Unnamed: 0,ID,name,category,main_category,currency,deadline,goal,launched,pledged,state,...,usd pledged,usd_pledged_real,usd_goal_real,Launch_Year,Launch_Month,Launch_Day,Deadline_Year,MDeadline_Month,Deadline_Day,crowdfounding_period
0,1000002330,The Songs of Adelaide & Abullah,Poetry,Publishing,GBP,2015-10-09,1000.0,2015-08-11 12:12:28,0.0,failed,...,0.0,0.0,1533.95,2015,8,11,2015,10,9,58
1,1000003930,Greeting From Earth: ZGAC Arts Capsule For ET,Narrative Film,Film & Video,USD,2017-11-01,30000.0,2017-09-02 04:43:57,2421.0,failed,...,100.0,2421.0,30000.0,2017,9,2,2017,11,1,59
2,1000004038,Where is Hank?,Narrative Film,Film & Video,USD,2013-02-26,45000.0,2013-01-12 00:20:50,220.0,failed,...,220.0,220.0,45000.0,2013,1,12,2013,2,26,44
3,1000007540,ToshiCapital Rekordz Needs Help to Complete Album,Music,Music,USD,2012-04-16,5000.0,2012-03-17 03:24:11,1.0,failed,...,1.0,1.0,5000.0,2012,3,17,2012,4,16,29
4,1000011046,Community Film Project: The Art of Neighborhoo...,Film & Video,Film & Video,USD,2015-08-29,19500.0,2015-07-04 08:35:03,1283.0,canceled,...,1283.0,1283.0,19500.0,2015,7,4,2015,8,29,55


## Data Dump 

In [11]:
from tempfile import mkdtemp
import os

os.mkdir('Kickstarter_Dataframe')
savedir = 'Kickstarter_Dataframe'

In [12]:
filename = os.path.join(savedir, 'Kikstarter_Backup_File')
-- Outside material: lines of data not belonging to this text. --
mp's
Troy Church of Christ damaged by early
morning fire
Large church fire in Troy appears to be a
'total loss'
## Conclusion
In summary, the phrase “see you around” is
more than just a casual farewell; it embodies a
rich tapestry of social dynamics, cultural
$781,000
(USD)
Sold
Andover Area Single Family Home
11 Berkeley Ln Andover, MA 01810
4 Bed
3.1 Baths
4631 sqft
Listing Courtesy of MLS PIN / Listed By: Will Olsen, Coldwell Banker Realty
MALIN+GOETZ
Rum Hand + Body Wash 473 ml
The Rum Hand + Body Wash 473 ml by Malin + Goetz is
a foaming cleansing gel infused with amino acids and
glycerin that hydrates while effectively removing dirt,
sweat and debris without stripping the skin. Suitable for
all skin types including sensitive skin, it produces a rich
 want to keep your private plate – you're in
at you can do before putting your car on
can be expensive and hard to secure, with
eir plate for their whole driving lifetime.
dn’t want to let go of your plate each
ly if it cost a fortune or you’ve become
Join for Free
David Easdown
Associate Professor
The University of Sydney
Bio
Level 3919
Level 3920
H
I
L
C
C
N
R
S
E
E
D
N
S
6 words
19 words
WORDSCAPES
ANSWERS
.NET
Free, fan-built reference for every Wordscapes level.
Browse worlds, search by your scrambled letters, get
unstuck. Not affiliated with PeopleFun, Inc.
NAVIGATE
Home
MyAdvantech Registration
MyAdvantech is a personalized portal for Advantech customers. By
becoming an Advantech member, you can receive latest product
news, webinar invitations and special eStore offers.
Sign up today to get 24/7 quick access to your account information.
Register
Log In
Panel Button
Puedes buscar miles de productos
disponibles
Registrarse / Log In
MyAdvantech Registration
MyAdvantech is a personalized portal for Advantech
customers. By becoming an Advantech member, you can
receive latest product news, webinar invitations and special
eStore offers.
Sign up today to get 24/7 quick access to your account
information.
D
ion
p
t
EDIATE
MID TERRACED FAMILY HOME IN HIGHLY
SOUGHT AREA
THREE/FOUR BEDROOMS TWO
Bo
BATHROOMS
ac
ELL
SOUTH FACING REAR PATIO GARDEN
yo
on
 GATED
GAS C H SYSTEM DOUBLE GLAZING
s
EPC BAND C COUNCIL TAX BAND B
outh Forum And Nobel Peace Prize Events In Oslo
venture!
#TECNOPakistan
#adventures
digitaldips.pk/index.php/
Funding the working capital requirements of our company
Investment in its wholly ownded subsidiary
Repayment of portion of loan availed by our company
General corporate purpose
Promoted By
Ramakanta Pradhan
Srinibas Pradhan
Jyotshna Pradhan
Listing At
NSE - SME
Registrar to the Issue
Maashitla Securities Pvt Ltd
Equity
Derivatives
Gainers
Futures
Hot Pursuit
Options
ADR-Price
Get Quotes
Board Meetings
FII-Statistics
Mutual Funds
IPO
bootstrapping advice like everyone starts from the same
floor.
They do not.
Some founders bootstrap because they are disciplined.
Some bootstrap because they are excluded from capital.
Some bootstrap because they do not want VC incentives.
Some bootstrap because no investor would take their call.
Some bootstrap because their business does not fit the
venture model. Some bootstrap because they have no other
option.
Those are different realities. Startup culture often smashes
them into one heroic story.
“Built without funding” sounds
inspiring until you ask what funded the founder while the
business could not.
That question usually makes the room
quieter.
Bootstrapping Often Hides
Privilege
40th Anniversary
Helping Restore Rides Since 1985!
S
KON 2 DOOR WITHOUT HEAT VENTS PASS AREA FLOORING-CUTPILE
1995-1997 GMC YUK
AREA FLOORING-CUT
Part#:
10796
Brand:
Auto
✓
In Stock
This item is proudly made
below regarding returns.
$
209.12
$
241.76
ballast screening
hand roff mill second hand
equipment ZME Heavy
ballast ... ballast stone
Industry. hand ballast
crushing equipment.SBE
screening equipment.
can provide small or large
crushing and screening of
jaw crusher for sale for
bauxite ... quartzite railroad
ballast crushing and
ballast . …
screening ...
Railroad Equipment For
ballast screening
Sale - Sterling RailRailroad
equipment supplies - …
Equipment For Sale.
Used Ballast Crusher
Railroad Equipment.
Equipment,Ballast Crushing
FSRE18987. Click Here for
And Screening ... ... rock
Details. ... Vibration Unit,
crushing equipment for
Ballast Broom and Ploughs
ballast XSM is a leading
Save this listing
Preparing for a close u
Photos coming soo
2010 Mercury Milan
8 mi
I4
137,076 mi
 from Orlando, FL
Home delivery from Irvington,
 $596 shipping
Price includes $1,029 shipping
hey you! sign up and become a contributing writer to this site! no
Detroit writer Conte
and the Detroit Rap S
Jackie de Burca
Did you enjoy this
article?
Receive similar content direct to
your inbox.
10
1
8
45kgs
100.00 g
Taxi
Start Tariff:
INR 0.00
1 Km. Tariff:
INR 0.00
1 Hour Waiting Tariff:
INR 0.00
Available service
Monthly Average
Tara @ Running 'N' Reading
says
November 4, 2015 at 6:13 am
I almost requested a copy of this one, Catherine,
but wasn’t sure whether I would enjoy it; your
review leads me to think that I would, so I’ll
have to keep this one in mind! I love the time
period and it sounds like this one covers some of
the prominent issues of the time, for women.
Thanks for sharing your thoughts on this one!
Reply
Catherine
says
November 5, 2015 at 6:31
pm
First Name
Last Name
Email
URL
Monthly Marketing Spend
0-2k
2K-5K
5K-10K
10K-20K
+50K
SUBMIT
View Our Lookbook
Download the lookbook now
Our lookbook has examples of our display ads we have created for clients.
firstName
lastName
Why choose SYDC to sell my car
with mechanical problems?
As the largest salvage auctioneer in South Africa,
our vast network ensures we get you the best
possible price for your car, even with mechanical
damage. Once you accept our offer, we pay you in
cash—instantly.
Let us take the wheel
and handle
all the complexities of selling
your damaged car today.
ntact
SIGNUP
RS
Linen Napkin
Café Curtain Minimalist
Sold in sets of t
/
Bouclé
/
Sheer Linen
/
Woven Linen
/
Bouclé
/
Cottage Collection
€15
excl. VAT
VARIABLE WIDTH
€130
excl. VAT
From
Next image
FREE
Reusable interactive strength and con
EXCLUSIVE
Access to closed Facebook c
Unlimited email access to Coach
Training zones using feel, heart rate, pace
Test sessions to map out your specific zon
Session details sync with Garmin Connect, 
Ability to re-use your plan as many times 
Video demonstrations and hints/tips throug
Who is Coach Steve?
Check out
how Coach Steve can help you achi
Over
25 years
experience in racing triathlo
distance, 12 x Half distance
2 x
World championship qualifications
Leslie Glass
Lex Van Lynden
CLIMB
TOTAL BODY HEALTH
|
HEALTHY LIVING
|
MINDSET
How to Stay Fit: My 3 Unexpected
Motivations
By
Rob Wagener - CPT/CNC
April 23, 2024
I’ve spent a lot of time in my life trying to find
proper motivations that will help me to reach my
with open(filename,'wb') as r:
    joblib.dump(df_kickstarter , r)

## Conclusion of Notebook 01

>One of the main problems of our dataframe is its size and we have decided to use the function dumps in order to have the possibility to manage it better.
We proceeded by creating the folder in which we want to save the compressed database file; we are forced to use this type of approach because the computation times of our database could not make us work efficiently.
In order to save the file we have to use Joblib library to save it into a directory called `'Kickstarter_Dataframe'` and we create a file called `Kikstarter_Backup_File` to save our dataframe.
We use "wb" because it is a binary file. If we open the file, we can't read it bacause it has a different way of reading than a normal file in fact for this reason, we have to load it with joblib.
Then we can open a new Notebook and test if the dump of the binary file went fine, and we can keep working on our project.
We adopted this way of operating for all the next Notebooks becausee it's more efficient and save us lots of time and we can parallelize our work.